With this change, Ritz MemAllocTest gets ~14% faster on N4.

Bug: 9986565
Change-Id: I2fb7d6f7c5daa63dd4fc73ba739e6ae4ed820617
diff --git a/runtime/gc/heap.h b/runtime/gc/heap.h
index e416c0e..80a5a1a 100644
--- a/runtime/gc/heap.h
+++ b/runtime/gc/heap.h
@@ -111,6 +111,9 @@
 // If true, use rosalloc/RosAllocSpace instead of dlmalloc/DlMallocSpace
 static constexpr bool kUseRosAlloc = true;
 
+// If true, use thread-local allocation stack.
+static constexpr bool kUseThreadLocalAllocationStack = true;
+
 // The process state passed in from the activity manager, used to determine when to do trimming
 // and compaction.
 enum ProcessState {
@@ -665,11 +668,17 @@
       SHARED_LOCKS_REQUIRED(GlobalSychronization::heap_bitmap_lock_);
 
   // Swap the allocation stack with the live stack.
-  void SwapStacks();
+  void SwapStacks(Thread* self);
+
+  // Revoke all the thread-local allocation stacks.

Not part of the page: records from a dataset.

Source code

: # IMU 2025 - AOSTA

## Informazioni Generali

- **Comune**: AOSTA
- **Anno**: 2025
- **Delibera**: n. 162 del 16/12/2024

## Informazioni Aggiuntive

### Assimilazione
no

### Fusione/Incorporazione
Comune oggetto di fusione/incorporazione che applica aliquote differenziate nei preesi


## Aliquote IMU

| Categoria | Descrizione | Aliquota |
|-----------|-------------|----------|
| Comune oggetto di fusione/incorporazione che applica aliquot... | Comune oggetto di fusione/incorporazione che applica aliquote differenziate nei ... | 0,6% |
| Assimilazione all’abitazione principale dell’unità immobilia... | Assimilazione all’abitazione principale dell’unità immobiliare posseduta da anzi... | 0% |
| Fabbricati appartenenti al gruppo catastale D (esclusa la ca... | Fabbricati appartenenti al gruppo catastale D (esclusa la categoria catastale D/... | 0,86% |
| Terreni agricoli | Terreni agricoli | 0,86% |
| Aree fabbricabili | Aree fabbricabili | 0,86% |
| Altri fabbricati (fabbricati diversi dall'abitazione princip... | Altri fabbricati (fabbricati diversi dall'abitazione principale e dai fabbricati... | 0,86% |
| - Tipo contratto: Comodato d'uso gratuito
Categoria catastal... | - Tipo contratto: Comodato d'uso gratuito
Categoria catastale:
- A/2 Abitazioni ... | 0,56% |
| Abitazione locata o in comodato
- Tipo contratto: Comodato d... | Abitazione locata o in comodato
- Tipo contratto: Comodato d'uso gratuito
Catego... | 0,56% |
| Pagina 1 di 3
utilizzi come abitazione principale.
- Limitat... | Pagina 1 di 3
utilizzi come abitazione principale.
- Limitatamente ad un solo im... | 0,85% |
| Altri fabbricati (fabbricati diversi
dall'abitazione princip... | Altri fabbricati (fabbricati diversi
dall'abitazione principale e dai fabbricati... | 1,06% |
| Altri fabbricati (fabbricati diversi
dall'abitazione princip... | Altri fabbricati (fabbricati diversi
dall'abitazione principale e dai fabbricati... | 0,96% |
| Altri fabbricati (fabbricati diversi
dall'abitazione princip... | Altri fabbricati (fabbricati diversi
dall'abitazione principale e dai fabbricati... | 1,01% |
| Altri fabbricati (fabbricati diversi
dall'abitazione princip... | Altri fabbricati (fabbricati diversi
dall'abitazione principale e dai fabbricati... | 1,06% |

+  void RevokeAllThreadLocalAllocationStacks(Thread* self);
 
   // Clear cards and update the mod union table.
   void ProcessCards(TimingLogger& timings);
 
+  // Push an object onto the allocation stack.
+  void PushOnAllocationStack(Thread* self, mirror::Object* obj);
+
   // All-known continuous spaces, where objects lie within fixed bounds.
   std::vector<space::ContinuousSpace*> continuous_spaces_;